COMPLETE THE FOLLOWING:
- a) Reproduce word for word the stretch of the Kamiti prison break article from "On a cold Sunday" through "something is amiss.".
- b) Translate this sentence from the Kamiti prison break article into Spanish: "The warder immediately calls her superiors and tells them something is amiss."

─── READING PASSAGE ───

Wycliffe Ogalo

Former Commissioner-General of Prisons, Mr Wycliffe Ogalo (in tie) is escorted from his office at Magereza House in Nairobi on November 17, 2021, two days after the prisoner escape.

| Lucy Wanjiru | Nation Media Group

16-hour blunder that cost Wycliffe Ogalo his top prisons job

What you need to know:

  • While the Kamiti prison break was discovered at 1.30am, Interior CS Fred Matiang’i broke the news at 4pm.
  • It is not clear why the high ranks of the prisons system took more than 16 hours to alert the ministry of the escape.

On a cold Sunday night on November 14, a warder approaches Cell No A8 at Kamiti Maximum Security Prison in Nairobi, where four terror convicts are being held. She is not supposed to be here tonight, but a surprise rotation of warders has placed her on Cell Block A.

She has checked roll call records, which indicate all prisoners are in their cells. But an instinct tells her to carry out a physical count of the cells, and at Cell No A8, she discovers three suspects are missing.

She checks the roll call records once more and confirms that warders on the earlier shift had indicated that this cell contained four convicts. The warder immediately calls her superiors and tells them something is amiss.

At 1:30am, 30 minutes after the initial discovery of the escape, the warders place calls to the officer in-charge of the facility, Mr Charles Mutembei. They can’t reach him. Desperate, they reach out to prisons commissioner-general Wycliffe Ogalo. He is also unavailable. It is approaching 2am, and no action has been taken yet to launch a manhunt for the escapees.

After trying to reach both Mr Mutembei and Mr Ogalo on phone, they send WhatsApp messages to them, telling them that it appears there had been a prison break. In the meantime, in the period between 2am and daybreak, they scour the entire prison looking for clues of the escape. They find none.

─── RECORDS ───

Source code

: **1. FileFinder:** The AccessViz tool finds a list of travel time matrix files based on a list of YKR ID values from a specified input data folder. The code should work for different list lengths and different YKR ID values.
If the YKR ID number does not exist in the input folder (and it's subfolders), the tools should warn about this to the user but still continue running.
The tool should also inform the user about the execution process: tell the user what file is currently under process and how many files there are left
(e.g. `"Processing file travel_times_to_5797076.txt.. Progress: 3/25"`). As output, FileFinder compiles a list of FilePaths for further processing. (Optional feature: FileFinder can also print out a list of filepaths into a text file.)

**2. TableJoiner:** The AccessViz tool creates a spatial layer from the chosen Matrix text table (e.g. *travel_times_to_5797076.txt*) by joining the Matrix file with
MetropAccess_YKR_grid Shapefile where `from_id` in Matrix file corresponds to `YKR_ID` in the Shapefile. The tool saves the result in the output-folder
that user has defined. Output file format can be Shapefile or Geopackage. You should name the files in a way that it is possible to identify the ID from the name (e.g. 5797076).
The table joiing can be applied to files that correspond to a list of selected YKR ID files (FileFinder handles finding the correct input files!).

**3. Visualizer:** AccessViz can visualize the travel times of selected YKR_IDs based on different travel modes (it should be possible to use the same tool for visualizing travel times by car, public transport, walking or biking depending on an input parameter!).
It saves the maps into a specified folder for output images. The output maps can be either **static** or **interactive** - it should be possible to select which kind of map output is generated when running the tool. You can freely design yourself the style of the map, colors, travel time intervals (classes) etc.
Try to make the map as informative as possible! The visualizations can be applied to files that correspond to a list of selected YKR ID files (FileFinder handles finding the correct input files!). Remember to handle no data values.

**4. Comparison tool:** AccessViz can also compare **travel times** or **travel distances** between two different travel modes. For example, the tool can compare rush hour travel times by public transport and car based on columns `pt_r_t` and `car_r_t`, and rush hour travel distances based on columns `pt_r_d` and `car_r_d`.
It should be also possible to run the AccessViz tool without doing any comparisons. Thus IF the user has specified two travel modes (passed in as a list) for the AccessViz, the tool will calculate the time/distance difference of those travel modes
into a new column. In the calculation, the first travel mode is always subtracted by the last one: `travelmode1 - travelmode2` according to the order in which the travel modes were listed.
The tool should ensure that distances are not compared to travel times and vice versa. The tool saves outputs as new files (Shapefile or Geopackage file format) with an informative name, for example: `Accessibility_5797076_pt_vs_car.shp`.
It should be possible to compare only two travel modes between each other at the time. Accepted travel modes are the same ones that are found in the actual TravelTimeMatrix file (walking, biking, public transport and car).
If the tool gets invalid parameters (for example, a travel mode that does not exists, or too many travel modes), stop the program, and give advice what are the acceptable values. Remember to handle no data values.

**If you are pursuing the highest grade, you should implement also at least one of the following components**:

───

SOLUTIONS TO EACH TASK:
- a)
On a cold Sunday night on November 14, a warder approaches Cell No A8 at Kamiti Maximum Security Prison in Nairobi, where four terror convicts are being held. She is not supposed to be here tonight, but a surprise rotation of warders has placed her on Cell Block A.

She has checked roll call records, which indicate all prisoners are in their cells. But an instinct tells her to carry out a physical count of the cells, and at Cell No A8, she discovers three suspects are missing.

She checks the roll call records once more and confirms that warders on the earlier shift had indicated that this cell contained four convicts. The warder immediately calls her superiors and tells them something is amiss.

- b) La celadora llama de inmediato a sus superiores y les dice que algo va mal.